Label

Kamis, 14 Juli 2011

Gajah Mada?.... :-) 1

Tertulis dalam kitab Negarakertagama :
"Konon kabarnya para pendeta penganut Sang Sugata dalam perjalanan mengemban perintah Sri Baginda, dilarang menginjak tanah sebelah barat pulau Jawa. Karena penghuninya bukan penganut ajaran Buda."
Hal ini saya pahami bahwa daerah yang kini dikenal sebagai tanah Sunda adalah wilayah yang masih menganut agama asli Nusantara (bukan Buda, agama yang berasal dari luar Nusantara).

Majapahit, sebagai suatu kerajaan pewaris kerajaan Nusantara dimana rajanya dapat berasal dari suku manapun di Nusantara, masih membutuhkan pemberian "restu" dari pemegang kuasa Ibu Pertiwi. Kerajaan Nusantara yang dikenal sebelum Majapahit adalah Mataram Lama dan Sriwijaya.Maka hal ini sesuai dengan konsep tiga pusat kekuasaan dalam filosofi Nusantara yaitu Rsi, Rama dan Ratu. Hal yang sama dapat dilihat dalam contoh bahwa Penguasa Eropa pada abad pertengahan membutuhkan restu dari Paus di Vatican agar kekuasannya sah.

Pengesahan yang dilaksanakan oleh seorang "Rama" di tanah Sunda (yang belum tentu juga seseorang dari suku Sunda) diberikan dengan pemberian sebuah Pataka/ Pitaloka, dapat juga disebut sebagai Citraresmi yang merupakan tanda "resmi"nya seseorang menyandang "citra" atau status Raja Nusantara (Majapahit).

Alkisah pada tahun 1336, seorang asing (mungkin berasal Timur Tengah, Asia Selatan ataupun Cina) bernama Hajj Al Ahmad di tengah pengembaraannya di tanah Jawa berhasil mengabdi dan menunjukkan jasanya terhadap penguasa setempat. Atas ilmu pengetahuan yang dimiliki, keterbukaan budaya dalam menerima pendatang, dan juga sebagai penghargaan atas jasa-jasa tersebut Hajj Al Ahmad ditunjuk untuk menduduki salah satu jabatan puncak yang dimungkinkan, yaitu seorang Mahapatih di Kerajaan Agung Majapahit.

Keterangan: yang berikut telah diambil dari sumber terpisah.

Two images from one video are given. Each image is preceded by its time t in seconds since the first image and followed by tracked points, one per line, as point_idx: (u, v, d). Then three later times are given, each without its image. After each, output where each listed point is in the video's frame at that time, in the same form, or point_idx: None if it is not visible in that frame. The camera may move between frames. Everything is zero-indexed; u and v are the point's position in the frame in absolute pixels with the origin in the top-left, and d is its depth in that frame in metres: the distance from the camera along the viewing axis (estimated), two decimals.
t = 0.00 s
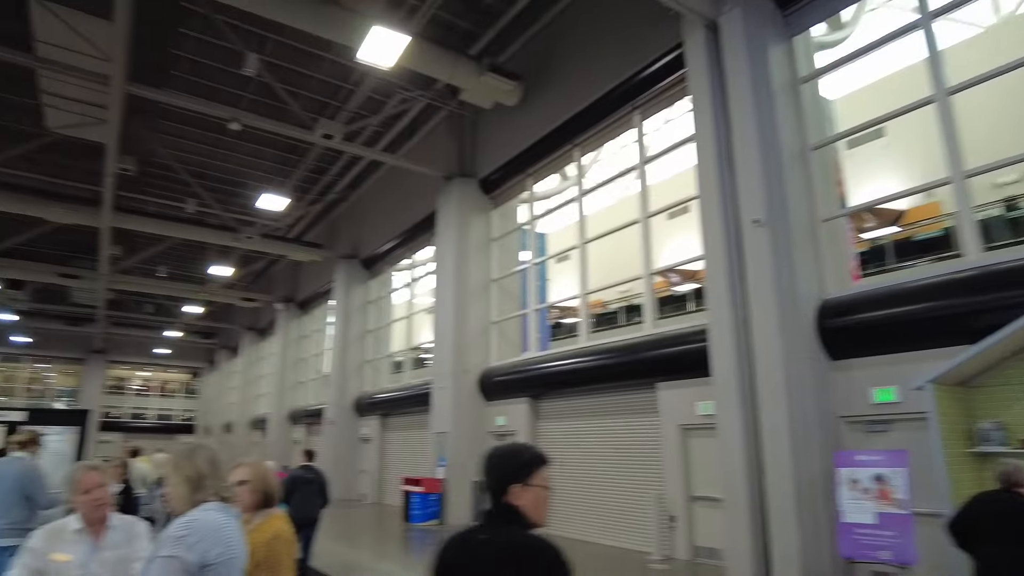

Mahapatih Hajj Al Ahmad bertugas mendampingi sang Raja Majapahit yang saat itu dijabat oleh Hayam Wuruk. Hayam Wuruk merupakan Raja Majapahit yang berasal dari bagian barat pulau Jawa, sebab nama Hayam adalah bahasa dari tanah Jawa bagian barat. Perlu diingat bahwa bahasa lokal untuk "Hayam" adalah "Pithik" yang artinya adalah ayam yang masih kecil. Sementara Hajj Al Ahmad sendiri, sesuai dengan postur tubuhnya yang tinggi, besar dan berhidung mancung kemudian dikenal sebagai "Gajah" Mada (juga sebagai plesetan lidah lokal dari nama Hajj Al Ahmad).

Pada suatu saat di tahun 1357, saat akan dilakukannya pengukuhan Hayam Wuruk sebagai Raja Majapahit, Hajj Al Ahmad sebagai seorang pendatang dengan latar belakang pemahaman yang berbeda berusaha untuk mengubah keyakinan Hayam Wuruk. Proses perubahan ini menjadi pertentangan bathin sang Raja dan dalam beberapa kitab digambarkan sebagai Perang Bubat. Ini ditegaskan dengan tidak pernah ada kepastian dimana gerangan "Bubat" itu berada secara fisik. Jadi kemungkinan besar "Perang Bubat" adalah sebuah istilah untuk menggambarkan kegalauan hati Hayam Wuruk yang juga menyangkut nasib Majapahit ke depan.

Seperti diketahui umum "Perang Bubat" ini dimenangkan oleh keyakinan yang ditanamkan oleh pihak Hajj Al Ahmad dan dengan sendirinya membatalkan pemberian Pitaloka sebagai Citraresmi Maharaja Nusantara kepada Hayam Wuruk. Sementara pengaruh "Rama" yang digambarkan sebagai Sri Baduga Maharaja (mungkinkah Baduga berarti orang yang melantik? jadi Sri Baduga Maharaja adalah berati orang yang melantik Maharaja) gagal mempertahankan kepercayaan ataupun tradisi lokal Nusantara.